Church answers call to ‘feed my sheep’
The weekly dinners at Carson City’s Freedom Church are as much about nourishing the soul as they are about the casseroles.
“It’s more to draw in the lonely,” said church secretary Kate Robinson. “People who just need community, who need to be loved on.”
Robinson came up with the idea a little over a year ago after reading a book about Mother Teresa.
“She considered all people in all positions to be her brothers and sisters,” Robinson said. “It just sort of sparked something in me.”
She started with the idea to cook a meal once a week for a person or family in need. But then she decided to make it bigger.
When she approached her pastor, James Parker, with the idea of the church providing a weekly meal for the community, he supported her.
“When people have a vision, I give them the platform to do it,” he said. “I want to get out of the way and let them be who God wants them to be.”
So the Tuesday night potluck dinners were born.
Each week, volunteers from the church bake and fry and boil up dishes to share with their neighbors.
Although they’re never quite sure how many people are going to show up, there’s always been enough, Robinson said.
“It’s such an act of faith,” she said. “There’s definitely a fishes and loaves type of thing going on.”
Marjeana Bloom is a young wife and mother and nursing student, leaving her with little free time or disposable income.

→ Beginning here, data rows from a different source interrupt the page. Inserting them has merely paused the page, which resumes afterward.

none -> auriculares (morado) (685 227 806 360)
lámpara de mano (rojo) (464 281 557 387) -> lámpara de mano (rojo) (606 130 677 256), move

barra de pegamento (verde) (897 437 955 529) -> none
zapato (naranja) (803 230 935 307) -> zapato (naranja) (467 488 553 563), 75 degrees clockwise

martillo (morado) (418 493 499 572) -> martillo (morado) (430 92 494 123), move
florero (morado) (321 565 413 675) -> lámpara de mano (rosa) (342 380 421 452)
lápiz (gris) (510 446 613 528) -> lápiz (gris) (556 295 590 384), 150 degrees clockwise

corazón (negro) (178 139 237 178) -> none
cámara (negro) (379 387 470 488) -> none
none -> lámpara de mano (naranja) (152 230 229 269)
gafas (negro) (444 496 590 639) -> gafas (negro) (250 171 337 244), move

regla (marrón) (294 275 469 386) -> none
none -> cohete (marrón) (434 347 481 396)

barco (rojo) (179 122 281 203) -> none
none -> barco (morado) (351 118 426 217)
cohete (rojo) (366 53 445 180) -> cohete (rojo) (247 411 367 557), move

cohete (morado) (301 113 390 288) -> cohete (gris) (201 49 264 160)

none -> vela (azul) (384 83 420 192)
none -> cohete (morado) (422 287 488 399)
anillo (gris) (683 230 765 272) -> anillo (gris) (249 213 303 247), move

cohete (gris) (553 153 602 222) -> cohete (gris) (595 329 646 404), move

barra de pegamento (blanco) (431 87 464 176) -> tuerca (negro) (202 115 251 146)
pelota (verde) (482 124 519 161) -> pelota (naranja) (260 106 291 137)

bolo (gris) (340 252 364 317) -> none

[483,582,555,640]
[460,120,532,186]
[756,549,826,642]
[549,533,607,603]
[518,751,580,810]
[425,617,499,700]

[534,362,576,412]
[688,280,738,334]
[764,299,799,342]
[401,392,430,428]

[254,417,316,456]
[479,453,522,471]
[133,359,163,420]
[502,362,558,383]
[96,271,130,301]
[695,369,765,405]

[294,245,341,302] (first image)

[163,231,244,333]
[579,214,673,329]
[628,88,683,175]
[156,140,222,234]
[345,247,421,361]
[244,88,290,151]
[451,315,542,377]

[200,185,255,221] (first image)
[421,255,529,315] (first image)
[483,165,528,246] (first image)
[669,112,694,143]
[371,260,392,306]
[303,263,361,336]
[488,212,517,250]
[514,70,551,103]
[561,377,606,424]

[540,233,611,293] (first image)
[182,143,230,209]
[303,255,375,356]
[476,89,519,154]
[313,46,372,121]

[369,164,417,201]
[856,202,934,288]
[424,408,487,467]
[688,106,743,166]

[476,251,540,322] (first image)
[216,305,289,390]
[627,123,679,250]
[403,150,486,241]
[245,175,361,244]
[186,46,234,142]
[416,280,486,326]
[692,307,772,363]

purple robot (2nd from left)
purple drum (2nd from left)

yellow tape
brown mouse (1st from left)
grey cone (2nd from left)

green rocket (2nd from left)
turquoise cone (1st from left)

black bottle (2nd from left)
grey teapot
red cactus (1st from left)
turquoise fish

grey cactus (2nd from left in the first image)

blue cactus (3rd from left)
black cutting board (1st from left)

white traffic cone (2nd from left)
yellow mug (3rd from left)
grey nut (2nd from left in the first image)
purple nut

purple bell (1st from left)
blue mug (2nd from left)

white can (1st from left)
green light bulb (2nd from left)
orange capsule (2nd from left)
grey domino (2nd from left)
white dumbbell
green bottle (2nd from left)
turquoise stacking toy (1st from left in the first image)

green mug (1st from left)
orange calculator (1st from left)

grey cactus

Still, she volunteers regularly to bring food to the dinners.
“It makes me happy, and I love to cook,” she said. “If I’m going to cook a meal for my family anyway, it doesn’t cost that much more to feed a few more people. Rather than going out to Starbucks or out to drinks with my girlfriends, I’d rather spend my income on this.”
Alison Orris, a stay-at-home mom, also cooks weekly.
“This is a good opportunity for me to meet people in the community, and I really have a heart for serving other people.”
Diana Fediw brought her children Lydia, 5, and Jackson, 2, to the dinner last week, and plans to do so more often.
“It’s nice,” she said. “You get to relate to the community outside of the church environment.”
So far, there have been a few members of the community show up to the meals. For the most part, it has been church members.
Robinson hopes to get the word out and invite more to partake, especially on Tuesday, when they will be celebrating their one-year anniversary with kids games, face painting, a Guitar Hero station and other activities.
Mason Peterson, who regularly attends with his son, Mylez, 2, recommends others join in.
“Everyone could use a free meal,” he said. “Plus, it’s good fellowship. God is good.”